Gibson, therefore, properly exercised his right to withdraw his consent to the agreement as allowed by R.C. 4123.65. The oral settlement never legally bound Gibson and thus could not be enforced because Gibson had not signed the agreement and, moreover, would have had thirty days from signing to withdraw his written consent. We agree with the court of appeals’ conclusion that the trial court incorrectly sanctioned Gibson with dismissal of his case for his failure to sign and comply with the oral settlement agreement.

In reaching its decision, the court of appeals stated that R.C. 4123.65 applies to all settlements of workers’ compensation claims. The administrator has asked us to rule that, as to employers insured by the State Insurance Fund, the statute applies only to settlements at the administrative level, not to settlements reached during an appeal under R.C. 4123.512. We do not address this issue because it is not properly before us in this case. Settlements involving state-fund employers are referred to in the statute with different language. For example, the statute applies to “every” self-insured settlement, but does not have corresponding language encompassing “every” state-fund settlement. We will thus not render *204an advisory opinion, preferring instead to address the applicability of R.C. 4123.65 to settlements involving state-fund employers in a case where that issue is presented and briefed.

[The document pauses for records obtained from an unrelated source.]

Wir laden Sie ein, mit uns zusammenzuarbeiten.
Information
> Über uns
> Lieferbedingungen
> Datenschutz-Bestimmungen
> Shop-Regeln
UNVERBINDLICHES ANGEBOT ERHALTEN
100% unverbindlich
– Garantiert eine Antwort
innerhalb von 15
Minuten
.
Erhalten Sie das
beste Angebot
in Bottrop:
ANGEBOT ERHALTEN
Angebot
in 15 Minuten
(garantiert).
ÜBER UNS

The necessary holding of the court of appeals below, excluding dicta, was that, pursuant to R.C. 4123.65, settlements of claims against self-insured employers reached during the pendency of a .512 appeal are not binding until a final settlement agreement is signed by the parties and thirty days have passed thereafter. Our decision today affirms that limited holding and does not address the enforceability of oral settlements involving state-fund employers.

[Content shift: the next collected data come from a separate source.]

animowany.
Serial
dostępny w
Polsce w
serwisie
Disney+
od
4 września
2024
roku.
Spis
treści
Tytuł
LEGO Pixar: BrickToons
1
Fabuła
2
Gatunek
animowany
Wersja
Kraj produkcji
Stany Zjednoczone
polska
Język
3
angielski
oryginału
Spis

Finally, Meadow Gold argues that the statute is unconstitutional if it postpones the effective date of a settlement agreement reached during a .512 appeal. According to Meadow Gold, it violates the doctrine of separation of powers by prohibiting a trial court from enforcing a settlement made in a case pending before the court. Further, it abrogates the freedom to contract by postponing the date a settlement becomes binding after the parties themselves sign the agreement. Meadow Gold failed to raise these constitutional arguments in the trial court, so those arguments are waived and we thus do not address them. See, e.g., State v. Awan (1986), 22 Ohio St.3d 120, 22 OBR 199, 489 N.E.2d 277. Even if they were not waived, they are without merit. First, the statute does not restrict a trial court’s power to enforce a binding settlement; rather, the statute identifies the point at which a .512 settlement becomes binding (and, thus, enforceable). Second, because “ ‘ “existing laws [are] read into contracts in order to fix obligations between the parties,” ’ ” Middletown v. Ferguson (1986), 25 Ohio St.3d 71, 79, 25 OBR 125, 132, 495 N.E.2d 380, 387, citing El Paso v. Simmons (1965), 379 U.S. 497, 508, 85 S.Ct. 577, 583, 13 L.Ed.2d 446, 454, Gibson and Meadow Gold implicitly agreed to the conditions of finality set forth in R.C. 4123.65 when they initially agreed to settle their .512 appeal.

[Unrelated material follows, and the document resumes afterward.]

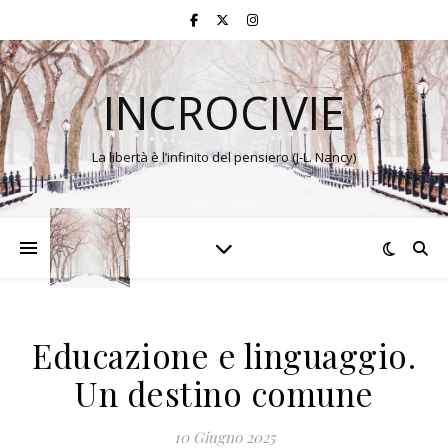
INCROCIVIE
La libertà è l’infinito del pensiero (J-L. Nancy)
Educazione e linguaggio.
Un destino comune
10 Giugno 2025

We hold that the requirement of R.C. 4123.65 that settlements of workers’ compensation claims against self-insured employers be in writing and not be effective for thirty days after signing applies to claims on appeal to a common pleas court under R.C. 4123.512 as well as to claims still at the administrative level. The judgment of the court of appeals is affirmed.

Judgment affirmed.

F.E. Sweeney, J., concurs. Douglas and Resnick, JJ., concur in the syllabus and judgment. Moyer, C.J., Pfeifer and Lundberg Stratton, JJ., dissent.

. See Appendix for the version of R.C. 4123.65 in effect at the time of the events in this case. See Am.Sub.H.B. No. 107, 145 Ohio Laws, Part II, 3173-3175. R.C. 4123.65 was subsequently amended, but the amendments do not affect the continuing validity of this decision. See Sub. H.B. No. 413, 146 Ohio Laws, Part III, 4656-4658.